WRITTEN EXERCISE. Return each line of the rows below that contains the string "label". Treat the match as case-sensitive.

** begin DATA ENTRIES **

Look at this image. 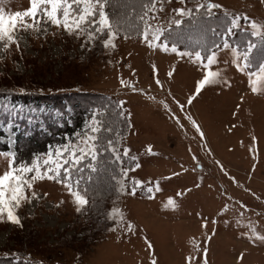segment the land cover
<instances>
[{
    "label": "rangeland",
    "instance_id": "rangeland-1",
    "mask_svg": "<svg viewBox=\"0 0 264 264\" xmlns=\"http://www.w3.org/2000/svg\"><path fill=\"white\" fill-rule=\"evenodd\" d=\"M208 2L222 6L214 13L224 14L227 10L241 17L236 29L251 34L252 22L264 26L261 0ZM29 7L30 0H0V14L4 15H15ZM182 7L195 8L189 3L168 2L163 12L154 15L163 24L168 18H180L174 10ZM15 37L19 50L13 44L10 56L0 52L4 56L0 63V153L12 151L19 157L22 135L29 127L40 126L42 133L50 134L42 114L49 115L54 110L53 121H60L64 112H71L76 104L85 105L89 100L86 96L104 95L117 103L126 102L123 110L130 113V133L122 148L130 150L131 159L136 157L127 177L130 187L133 179L144 186L137 189L135 196L122 195L110 204L109 212L113 207L123 212L122 223L109 220L108 226H94V231L85 233L82 208L76 211L67 190L48 180L36 182L38 199L14 209L21 226L7 222L6 214L4 222H0L1 259L31 264H151L155 259L157 264H185L191 255L192 264H200L206 247L208 264H264V242L249 240L245 235L249 225L264 235V89L251 91L246 74L249 69L246 73L237 71L230 62V50H219L218 63L212 70L222 71L231 86H207L188 105L187 99L193 95L202 71L186 59L148 49L141 38L118 36L116 48L105 49L102 39L86 43V37L69 36L62 27L50 23H41V31L34 34L18 27ZM153 64L158 66L163 89L154 82L157 77L152 72ZM171 65H176V71L168 79ZM121 78L143 89L144 94L123 87ZM19 88L27 94H20ZM149 96L155 100H149ZM56 98L67 100L62 101V108L52 110ZM25 100L43 105L39 102L38 107ZM160 100L170 105L183 128L163 109ZM174 101L184 105V110ZM185 116L200 125L205 140L194 132ZM30 146L31 150L37 149ZM250 147L256 149L255 160ZM30 148L29 153L20 155V163H42L47 158L49 152L34 156ZM197 161L202 170L196 167ZM6 170L7 161L0 156V174ZM157 181L162 190L149 194L147 187H154ZM149 195L153 198L149 199ZM169 197L176 201L174 210L165 208ZM225 204L228 210L219 215ZM204 220L208 221L207 229L201 227ZM213 220L217 223L213 224ZM128 223L134 225L133 233L127 231ZM209 236L211 239H207ZM145 239L153 249H147ZM194 242L200 251L194 248Z\"/></svg>",
    "mask_w": 264,
    "mask_h": 264
},
{
    "label": "snow or ice",
    "instance_id": "snow-or-ice-1",
    "mask_svg": "<svg viewBox=\"0 0 264 264\" xmlns=\"http://www.w3.org/2000/svg\"><path fill=\"white\" fill-rule=\"evenodd\" d=\"M170 0H143L142 11L143 14L139 17L142 22V28L138 24L136 31L138 36L146 47L154 52L174 55L175 59L185 60L194 66H197L201 71V78L195 83V90L193 95L187 99V104L191 105L193 99L201 94V92L207 87L216 84H223L231 86L229 80L223 75L220 70H212V66L218 63V53L221 49L230 50L231 63L236 67V70L242 73H246L252 65L253 49L257 47L254 43H249L247 48L240 52L238 48L231 47L227 39H224L221 44L214 43L213 47L208 44V32L211 31L215 34V29L203 26L205 17L212 18L214 9H221V5L216 3H210L208 0L200 2L195 0L194 9L179 8L175 9V18L171 17L166 19L165 23H159V17L155 16L156 12H163L165 4ZM184 3V0H180ZM109 0H30V7L22 12H18L15 15L0 14V52L11 55L9 51L11 45L15 44L17 50L20 48V43L15 37V32L19 27L22 30H31V32L38 33L41 31V23L55 26L57 28H63V30L69 35L79 39L81 36L86 37V43H94L97 39H102V46L105 49H115V41L118 34L122 30V24L119 20L111 21L109 15L106 12V6ZM264 4V0H261ZM159 5V7H157ZM203 10V11H202ZM149 13H153V16L148 17ZM224 16L226 18V32L228 35L232 34L233 29L240 27L239 16H232L227 10H224ZM187 17L191 26L196 28L197 36L195 39L196 48L199 50L190 49L189 45H185V50L179 49V44L184 42L183 29L181 27L184 23L183 18ZM29 18L32 20L28 22ZM244 20H248L245 16ZM151 20V22H150ZM155 24V26H153ZM252 29V35L260 37L259 49L264 57V31H261L262 27L255 22L250 24ZM46 33L47 29H43ZM125 39L129 38L125 33ZM191 42V37L189 38ZM207 53L206 55L204 53ZM4 56L0 55V63L3 62ZM228 61H226L227 63ZM18 67V66H17ZM176 71V65H171L170 70L167 72V78L172 79ZM152 72L155 78V84L163 89V82L158 78V66L152 65ZM249 77V86L253 93H257L264 89V58H262L258 70L256 72H247ZM254 77V79H253ZM120 83L125 88H130L133 93L144 94L143 89H138L130 85L127 81L121 78ZM20 94H27L24 88L18 89ZM170 95V93H169ZM149 100H155V97L149 96ZM181 111L184 110V105L179 101H174ZM159 103L163 109L171 116L178 127L183 128L181 120L177 117L170 108V105L164 100H160ZM126 106V102L119 101L117 103V115L120 117L128 116L130 119V113L123 111ZM185 119L189 120L194 132L199 134L201 140H205L204 133L200 125L192 119L190 116H185ZM103 129L102 121H99L94 115L92 117V123L80 134V138L75 143H69L61 145V147L54 149L47 154V158L43 159L42 163L39 160H33L30 164L16 163L15 152L9 151L6 153H0V156L4 157L7 161V170L0 174V222H4L3 218L6 214L7 222L21 226L20 218L15 214L14 209L20 208L24 203H30L33 199H38V194L34 189V185L38 181L48 180L56 184L62 185L67 190L68 194L72 197L73 203L77 206L76 211L80 212L81 208L89 203L87 192L89 191L87 185L83 189L80 188L81 183L84 181L83 173L87 170L88 181L91 180V174L98 171L99 156L101 149L104 151H111L116 160L122 159V157L116 152L111 140L106 145L101 144V133ZM255 141V137H253ZM253 153V159H256V149L250 147L249 149ZM148 153L151 154V147L148 148ZM130 150L125 148L123 150V156H128ZM209 154L210 150H209ZM136 160V157H132ZM193 160L197 158L193 156ZM219 163V162H217ZM140 165L137 163L136 168ZM197 168H201V165L197 161ZM221 171L223 167L221 166ZM180 173H174L179 175ZM121 179L117 180L116 197L119 199L122 195L135 196L137 189L142 188L143 182L133 179L131 181L130 190L127 189L126 184L123 182L127 178L128 171L121 170ZM224 175H228L224 172ZM170 177H166L168 179ZM231 178V177H230ZM116 179V177H113ZM147 192L151 194L153 191L159 192V181L156 182L154 187H147ZM83 193V194H82ZM44 195H47L45 193ZM183 195L177 193V196ZM149 199L153 197L149 195ZM231 199V197H229ZM171 207L173 210L176 207V201L169 197L166 201L165 208ZM242 208L247 209L246 205L241 204ZM228 210V205L225 204L219 215H223ZM243 215V213L241 214ZM109 220L115 221L120 224L124 220V214L119 208L113 207L107 217ZM213 224L217 223L216 220L212 221ZM240 223V220H237ZM201 227L207 229L208 221L204 220ZM249 232L245 235L249 240H259L264 242V235H260L256 232V228L249 225ZM126 229L129 233L134 232V225L128 223ZM114 230V229H113ZM214 234V233H213ZM211 239V237H207ZM147 249H153V245L145 239ZM194 248L200 251L199 245L194 242ZM208 249L205 247L202 249V260L200 264H208ZM193 257L189 255L186 257L185 264H192ZM242 259V257H241ZM151 264H157L155 259L151 260Z\"/></svg>",
    "mask_w": 264,
    "mask_h": 264
},
{
    "label": "trees",
    "instance_id": "trees-1",
    "mask_svg": "<svg viewBox=\"0 0 264 264\" xmlns=\"http://www.w3.org/2000/svg\"><path fill=\"white\" fill-rule=\"evenodd\" d=\"M170 2H180V0H170ZM142 3L143 0H109L108 5L106 6V12L111 21L119 20L121 22L122 30L118 34L120 38H124L125 33H127L129 38H140L137 34L136 26L139 24L142 28V22L139 19L143 14ZM184 3H189L195 6V0H184ZM158 6L159 5H157V7ZM152 16L153 13H149L146 18ZM183 20L184 23H182L181 27L183 29L184 42L179 44V49L185 50V45L188 44L190 49L199 50L195 45V39L197 36L196 28L190 25L187 17ZM203 26L215 29V34L211 31L208 32V44L213 47V49V42L222 45L224 39H227L230 45L238 48V51L240 52H243L249 43L257 45V47L253 49L255 52L251 57L252 65L249 68V71L255 72L258 69L262 58H264L262 56L260 57L261 52L258 46L260 45V38L253 37L249 32L243 29H233L231 34L232 37L227 38L226 18L224 14L221 13H214L212 18L205 17ZM190 37L191 42L189 41ZM204 54L206 55L207 53L205 52ZM258 57H260L261 60L256 63L255 60L260 59ZM86 97H89V100H85V105L76 104L71 112H64L63 119L60 121L56 120L55 122L53 121L55 117L53 109L56 110L59 107L62 108V101L64 102L67 99H54L52 101L54 103L52 105L53 112L49 115L42 114V120L46 121L44 126L48 128L50 134L42 133L40 126L37 128L29 127V131H25L24 135H22L24 143L22 142V149H19V157L17 156L16 158V163L18 165L20 164L19 160H21L20 155L23 153H29L30 145L36 146L37 149L42 148V150H31L30 148V153L35 152L36 154L33 155L36 156L45 154L51 150L53 151L54 149L61 147V145L74 143L80 138V134L92 123V117L94 115H96L99 121H102L104 130H102L101 133V144L106 145L107 142L111 140L116 152L122 157V159L116 160L111 151H104L101 149L98 171L91 174L90 181L87 179L89 175L88 171L86 170L83 173L84 181L81 183L80 188L83 189L85 185H87L89 189L86 197L89 203L82 207V214L86 219L85 233L94 231V226L106 227L110 224V221L107 218L109 214V206L117 200L116 187L117 180L121 179V170L124 169L129 172L133 169L135 164L134 160L129 156H123L122 142L130 133L128 117H120L116 114L117 102L109 97L104 95H91ZM57 100H59V102H57ZM25 101L26 103H37L36 105H38V107L40 105V101ZM41 104L43 105V103ZM24 129H26V127H24ZM30 157L32 156L30 155ZM30 157L28 159H30ZM24 161L28 160L24 158ZM113 177H116V179H113ZM123 182L126 184L127 189L131 188L128 177L124 179ZM0 264L31 263L0 258Z\"/></svg>",
    "mask_w": 264,
    "mask_h": 264
}]
</instances>
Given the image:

** end DATA ENTRIES **

EXERCISE SOLUTION.
    "label": "rangeland",
    "label": "snow or ice",
    "label": "trees",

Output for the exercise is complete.